● Work instructions: An exact transcription is needed of the lines below from the one with "securities | | (295) |" through the one with "SECTION 4. 23-15-107", with no other lines and no pictures.

● The data:
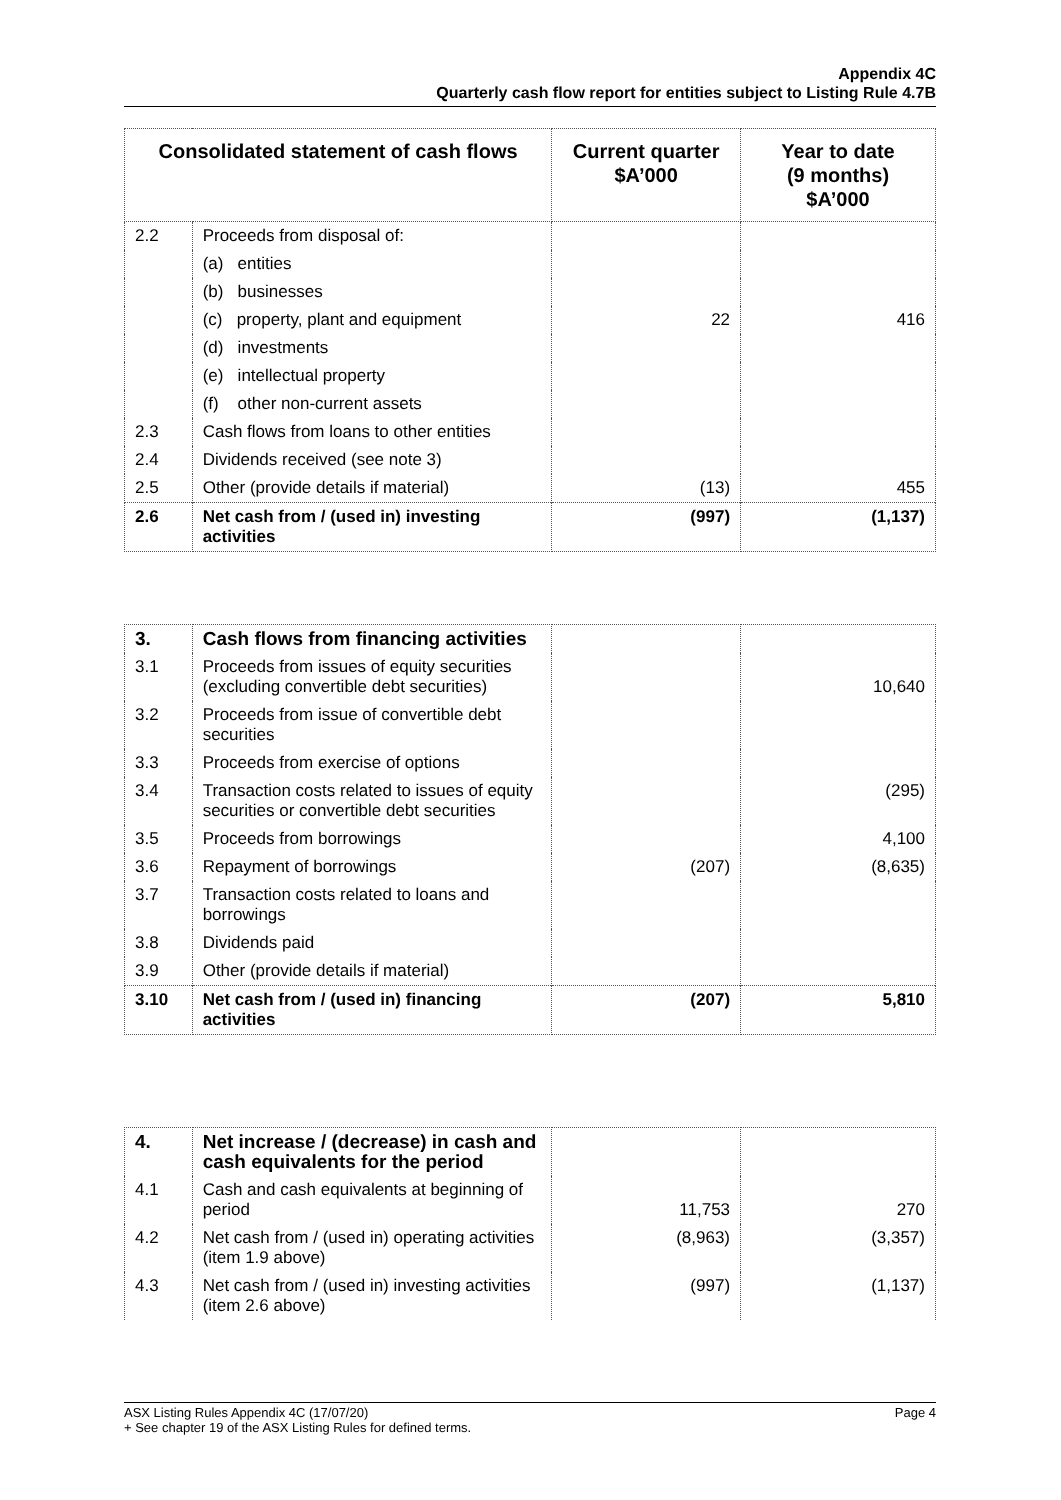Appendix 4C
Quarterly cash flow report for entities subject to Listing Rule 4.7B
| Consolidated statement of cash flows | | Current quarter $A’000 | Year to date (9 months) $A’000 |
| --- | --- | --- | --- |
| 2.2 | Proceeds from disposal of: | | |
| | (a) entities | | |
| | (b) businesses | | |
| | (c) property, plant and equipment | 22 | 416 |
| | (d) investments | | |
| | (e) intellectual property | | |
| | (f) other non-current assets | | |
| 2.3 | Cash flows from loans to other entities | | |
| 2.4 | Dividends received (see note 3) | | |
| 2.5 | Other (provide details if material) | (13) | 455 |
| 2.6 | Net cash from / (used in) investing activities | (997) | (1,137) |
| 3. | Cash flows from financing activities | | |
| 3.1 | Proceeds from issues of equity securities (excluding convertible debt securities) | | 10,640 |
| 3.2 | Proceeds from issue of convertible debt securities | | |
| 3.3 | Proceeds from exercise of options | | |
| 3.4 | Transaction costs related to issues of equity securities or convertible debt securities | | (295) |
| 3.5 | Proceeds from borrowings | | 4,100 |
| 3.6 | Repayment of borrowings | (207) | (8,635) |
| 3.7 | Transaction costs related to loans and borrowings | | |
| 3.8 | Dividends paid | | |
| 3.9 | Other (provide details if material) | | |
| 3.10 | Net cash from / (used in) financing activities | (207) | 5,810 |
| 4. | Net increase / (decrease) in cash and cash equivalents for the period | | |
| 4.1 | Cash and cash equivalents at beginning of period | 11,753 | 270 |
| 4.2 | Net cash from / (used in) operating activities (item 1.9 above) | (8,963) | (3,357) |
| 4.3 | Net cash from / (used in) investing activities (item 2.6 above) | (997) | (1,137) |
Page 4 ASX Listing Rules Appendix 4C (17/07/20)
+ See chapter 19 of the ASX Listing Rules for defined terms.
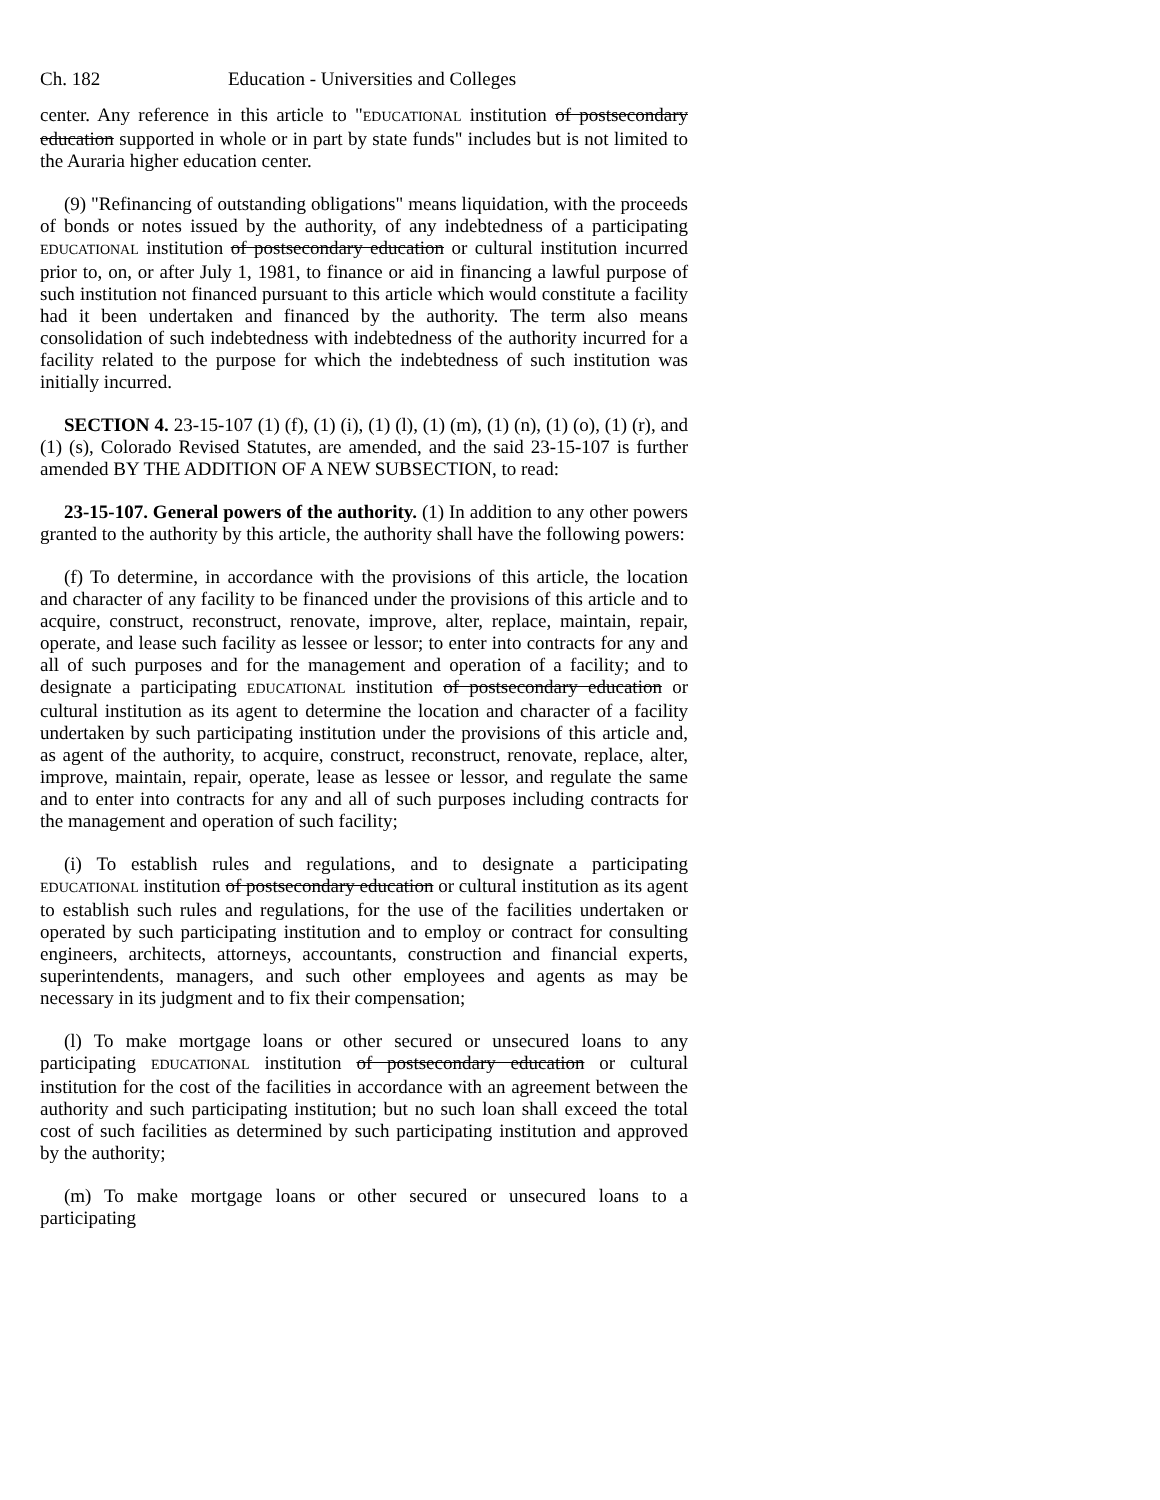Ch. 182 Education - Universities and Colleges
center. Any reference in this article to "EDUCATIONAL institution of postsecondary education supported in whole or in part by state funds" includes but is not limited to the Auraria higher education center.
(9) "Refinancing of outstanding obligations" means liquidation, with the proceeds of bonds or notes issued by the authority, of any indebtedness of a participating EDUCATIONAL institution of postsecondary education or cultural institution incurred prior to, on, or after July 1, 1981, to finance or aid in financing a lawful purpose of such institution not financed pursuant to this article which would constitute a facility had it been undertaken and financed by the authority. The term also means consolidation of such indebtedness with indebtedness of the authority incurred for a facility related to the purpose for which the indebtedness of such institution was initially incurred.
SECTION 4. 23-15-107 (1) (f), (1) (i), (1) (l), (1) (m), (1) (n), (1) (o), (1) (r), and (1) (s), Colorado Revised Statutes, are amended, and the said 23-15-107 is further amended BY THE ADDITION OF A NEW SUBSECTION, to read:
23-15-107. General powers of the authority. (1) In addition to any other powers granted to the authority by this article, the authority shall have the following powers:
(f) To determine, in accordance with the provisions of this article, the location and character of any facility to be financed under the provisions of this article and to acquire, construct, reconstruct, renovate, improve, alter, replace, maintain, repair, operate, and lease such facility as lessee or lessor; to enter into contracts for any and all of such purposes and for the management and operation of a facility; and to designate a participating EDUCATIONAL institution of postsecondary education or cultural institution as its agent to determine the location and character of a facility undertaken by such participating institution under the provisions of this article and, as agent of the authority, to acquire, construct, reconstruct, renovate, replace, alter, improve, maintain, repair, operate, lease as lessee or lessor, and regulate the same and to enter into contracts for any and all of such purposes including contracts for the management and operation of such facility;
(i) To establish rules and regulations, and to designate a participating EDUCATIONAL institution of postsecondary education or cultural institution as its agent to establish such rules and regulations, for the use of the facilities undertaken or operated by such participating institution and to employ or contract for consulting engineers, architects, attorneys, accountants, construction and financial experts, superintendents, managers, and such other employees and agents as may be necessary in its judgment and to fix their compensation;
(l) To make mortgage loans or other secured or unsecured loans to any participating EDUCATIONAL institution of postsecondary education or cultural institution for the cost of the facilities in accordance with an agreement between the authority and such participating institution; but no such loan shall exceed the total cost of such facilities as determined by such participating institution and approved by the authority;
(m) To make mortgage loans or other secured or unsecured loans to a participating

* * *

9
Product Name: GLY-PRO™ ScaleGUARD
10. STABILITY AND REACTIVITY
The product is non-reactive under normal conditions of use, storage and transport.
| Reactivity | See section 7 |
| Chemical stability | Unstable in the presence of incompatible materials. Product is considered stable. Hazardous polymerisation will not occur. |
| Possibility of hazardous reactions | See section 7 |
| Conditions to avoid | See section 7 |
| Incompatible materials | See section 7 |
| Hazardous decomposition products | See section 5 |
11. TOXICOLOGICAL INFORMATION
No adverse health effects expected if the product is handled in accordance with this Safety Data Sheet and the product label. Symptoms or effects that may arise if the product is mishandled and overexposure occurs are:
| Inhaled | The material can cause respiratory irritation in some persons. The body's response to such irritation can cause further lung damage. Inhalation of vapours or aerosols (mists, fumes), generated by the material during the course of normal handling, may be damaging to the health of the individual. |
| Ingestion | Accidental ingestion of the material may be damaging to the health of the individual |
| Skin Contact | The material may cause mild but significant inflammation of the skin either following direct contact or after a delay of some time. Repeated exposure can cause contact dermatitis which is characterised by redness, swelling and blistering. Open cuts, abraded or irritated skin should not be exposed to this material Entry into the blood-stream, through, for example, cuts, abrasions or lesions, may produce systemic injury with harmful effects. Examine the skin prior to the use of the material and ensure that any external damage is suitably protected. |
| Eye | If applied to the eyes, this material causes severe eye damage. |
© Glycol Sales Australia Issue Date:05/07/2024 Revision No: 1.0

* * *

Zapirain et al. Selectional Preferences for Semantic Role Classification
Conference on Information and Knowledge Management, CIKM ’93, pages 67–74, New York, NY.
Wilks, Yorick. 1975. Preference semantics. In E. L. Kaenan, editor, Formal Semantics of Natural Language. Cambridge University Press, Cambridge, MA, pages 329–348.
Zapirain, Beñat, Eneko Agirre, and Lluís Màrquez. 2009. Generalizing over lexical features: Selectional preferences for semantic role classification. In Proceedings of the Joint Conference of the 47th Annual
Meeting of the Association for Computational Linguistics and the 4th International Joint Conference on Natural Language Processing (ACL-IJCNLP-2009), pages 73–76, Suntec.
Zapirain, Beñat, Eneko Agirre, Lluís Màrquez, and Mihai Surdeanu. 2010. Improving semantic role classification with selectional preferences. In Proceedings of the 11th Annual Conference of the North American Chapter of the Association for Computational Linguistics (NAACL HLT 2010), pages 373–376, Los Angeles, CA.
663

● Answer area:
| 3.4 | Transaction costs related to issues of equity securities or convertible debt securities | | (295) |
| 3.5 | Proceeds from borrowings | | 4,100 |
| 3.6 | Repayment of borrowings | (207) | (8,635) |
| 3.7 | Transaction costs related to loans and borrowings | | |
| 3.8 | Dividends paid | | |
| 3.9 | Other (provide details if material) | | |
| 3.10 | Net cash from / (used in) financing activities | (207) | 5,810 |
| 4. | Net increase / (decrease) in cash and cash equivalents for the period | | |
| 4.1 | Cash and cash equivalents at beginning of period | 11,753 | 270 |
| 4.2 | Net cash from / (used in) operating activities (item 1.9 above) | (8,963) | (3,357) |
| 4.3 | Net cash from / (used in) investing activities (item 2.6 above) | (997) | (1,137) |
Page 4 ASX Listing Rules Appendix 4C (17/07/20)
+ See chapter 19 of the ASX Listing Rules for defined terms.
Ch. 182 Education - Universities and Colleges
center. Any reference in this article to "EDUCATIONAL institution of postsecondary education supported in whole or in part by state funds" includes but is not limited to the Auraria higher education center.
(9) "Refinancing of outstanding obligations" means liquidation, with the proceeds of bonds or notes issued by the authority, of any indebtedness of a participating EDUCATIONAL institution of postsecondary education or cultural institution incurred prior to, on, or after July 1, 1981, to finance or aid in financing a lawful purpose of such institution not financed pursuant to this article which would constitute a facility had it been undertaken and financed by the authority. The term also means consolidation of such indebtedness with indebtedness of the authority incurred for a facility related to the purpose for which the indebtedness of such institution was initially incurred.
SECTION 4. 23-15-107 (1) (f), (1) (i), (1) (l), (1) (m), (1) (n), (1) (o), (1) (r), and (1) (s), Colorado Revised Statutes, are amended, and the said 23-15-107 is further amended BY THE ADDITION OF A NEW SUBSECTION, to read:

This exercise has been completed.